Sunday, July 27, 2008

I have bee a little worried about #3 also having autism. Since there is the genetic factor there is a large possibility. Before I thought that if I just don't vaccinate we won't trigger anything and then when the child's immune system is stronger, perhaps we can vaccinate, say by...age 4? Or we would think about it again by then.
But some kids are born with autism.

So this pregnancy is not filled with future plans and hopes and dreams. It is getting through the nausea and it is being calm and not taking medication and eating healthy organic foods when I can eat. It is not as fun to swear off McDonalds fish sandwiches and brownies like I scarfed down my first pregnancy. It is not as fun to be scared of having my bladder completely destroyed and not being able to sit because of hemeroids. I'm scared that I am not in good enough shape to get through labor and what if they have to do a C section or what if I don't make it.

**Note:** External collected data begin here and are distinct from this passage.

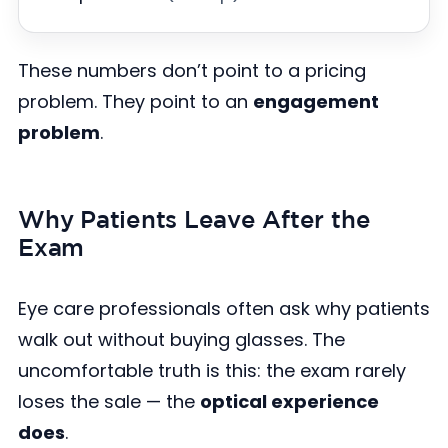
These numbers don’t point to a pricing
problem. They point to an
engagement
problem
.
Why Patients Leave After the
Exam
Eye care professionals often ask why patients
walk out without buying glasses. The
uncomfortable truth is this: the exam rarely
loses the sale — the
optical experience
does
.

I know this sounds crazy and I don't really think that too much or anything. But I think with loosing my sister while she was pregnant and with the autism gene that we obviously could pass on...this is kind of a more solum pregnancy. I don't want a shower (not that I would get one with #3 anyway). But I do look at websites and blogs that have natural baby stuff like toys that are wooden and fabric and a bit different from the ones you buy at Target.

We closed on our new house on Friday. It is exciting but the changes are coming like paint balls.
me.

1 comment:

Laura said...

I know it's hard! When I was pregnant with my younger son, my older was just being diagnosed. And all of the "oh crap! What if the same thing happens?" came up. Fortunately, it didn't happen. I don't know if it involved vaccines (younger didn't have any,), or that I detoxed all the crap in my first pregnancy (sorry, older son! I didn't know I was so toxic! I thought I was pretty healthy!) or just chance...That said, there's so much to worry about, but so many wonderful things to come!

We all do the best we can with what we are given, and I hope none of your worries come to be!